On peut comprendre l’indignation des organisations de la société civile
Il ne faut pas trop demander au peuple burkinabè, car, dans le cas d’espèce, l’approche inclusive qu’ils prônent n’est ni plus ni moins que de l’impunité. L’ex-majorité a, face à elle aujourd’hui, les partis politiques de l’ex-opposition et les organisations de la société civile qui soutiennent la transition dans sa volonté d’assainir la vie politique dans notre pays. Ces partis et plus particulièrement les OSC sont déterminés à lui apporter la réplique, parce qu’ils veulent faire en sorte que leurs camarades qui sont tombés les 30 et 31 octobre derniers, ne soient pas morts pour rien. De ce fait, le Burkina est en train de réunir les ingrédients de lendemains chargés de tous les dangers possibles. En effet, le risque est grand de voir les deux camps, au regard de la fermeté avec laquelle chacun défend ses vues, s’entre- déchirer au point de mettre à mal la cohésion sociale, voire l’existence du Burkina en tant qu’Etat.
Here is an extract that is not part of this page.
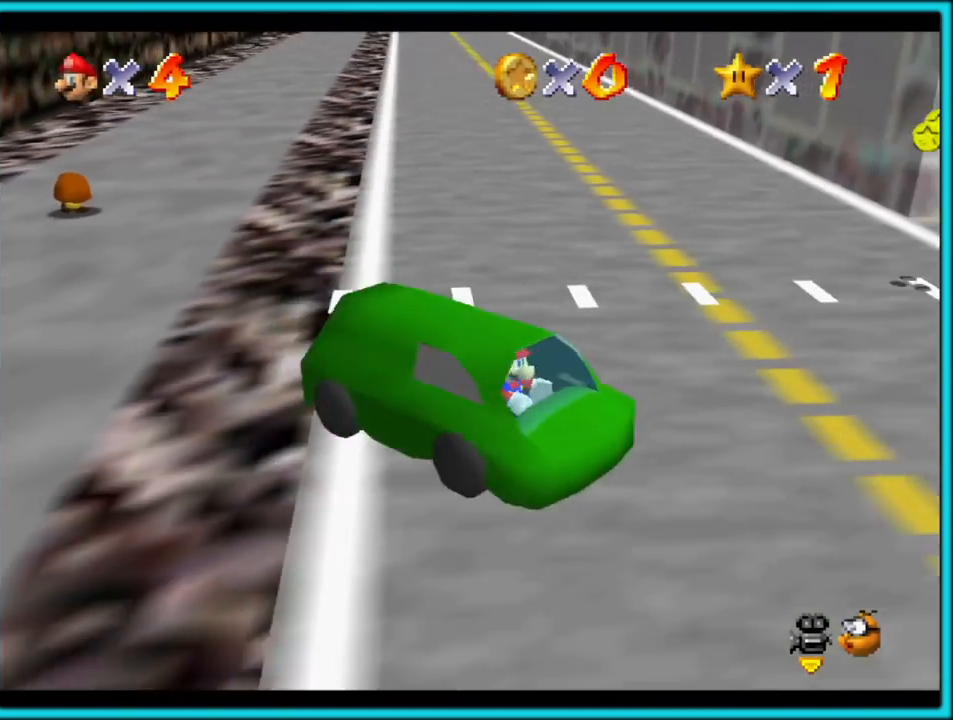
{"buttons": [], "left_stick": "up-left", "button_events": []}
Ce bras de fer n’augure rien de bon pour la patrie des Hommes intègres. Et pour ne pas arranger les choses, le département d’Etat américain vient, par un communiqué de presse publié le 14 avril dernier, de signifier au Conseil national de la transition que « les modifications apportées au Code électoral semblent être incompatibles avec les principes démocratiques de la liberté d’expression, d’association et des élections pacifiques ».
La sortie américaine constitue, de toute évidence, du pain bénit pour l’ex-majorité. Elle n’en demandait pas mieux . Si, par extraordinaire, la transition venait à accéder à la requête des Américains de peur d’être privée éventuellement de l’accompagnement financier de ceux-ci pour tenir les élections à bonne date, ce serait un véritable camouflet pour le peuple burkinabè et une insulte à la mémoire des martyrs de la révolution des 30 et 31 octobre derniers, à la grande satisfaction de tous les satrapes du continent noir. C’est pourquoi l’on peut comprendre l’indignation suscitée dans le milieu des organisations de la société civile. Aux uns et aux autres, l’on peut avoir envie de dire que personne n’a intérêt à ce que la transition échoue. Ni le pouvoir, ni les OSC, ni l’ex-majorité, ni la Communauté internationale. C’est parce qu’ il y a la tête que les yeux font mal. Or, la tête, dans le cas d’espèce, c’est le Burkina Faso. Par conséquent, tous ces acteurs doivent agir en toutes circonstances, dans le sens de l’intérêt supérieur du Burkina.